* **Testo fornito**
....
Qualche tempo fa,
su ViviTelese, Sergio Buttà ha
pubblicato alcune foto, scattate nella
famosa piscina telesina, che ritraevano alcuni
giovani i quali hanno contribuito a scrivere la
storia dei Goccioloni.
Quelle foto mi
hanno riportato indietro di tanti anni…..I
ricordi e le emozioni del tempo passato mi hanno
spinto a scrivere una paginetta per raccontare
come si svolgeva, più o meno, una mattinata in
piscina.
E’ significativo
che lo spunto sia arrivato da Sergio Buttà il
quale, avendo libero accesso a tutte le
strutture termali,vi trascorreva una buona parte
del suo tempo libero e, pertanto, rimane uno dei
più autorevoli testimoni della “bella epoque”.
....
* **Dati mostrati**
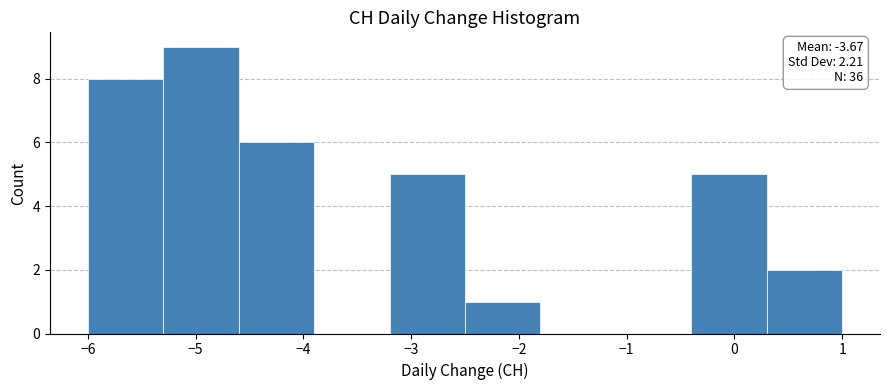

Which range on the x-axis has the tallest bar?

-5.3 to -4.6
....
* **Il tuo compito**
Riscrivi in forma più breve il paragrafo del testo fornito che comincia con «E’ significativo», conservandone i fatti principali. Per rispondere usa soltanto il testo fornito.

* **Risposta**
Lo spunto è venuto da Sergio Buttà, che aveva libero accesso a tutte le strutture termali e vi passava gran parte del tempo libero. Per questo è uno dei testimoni più autorevoli della “bella epoque”.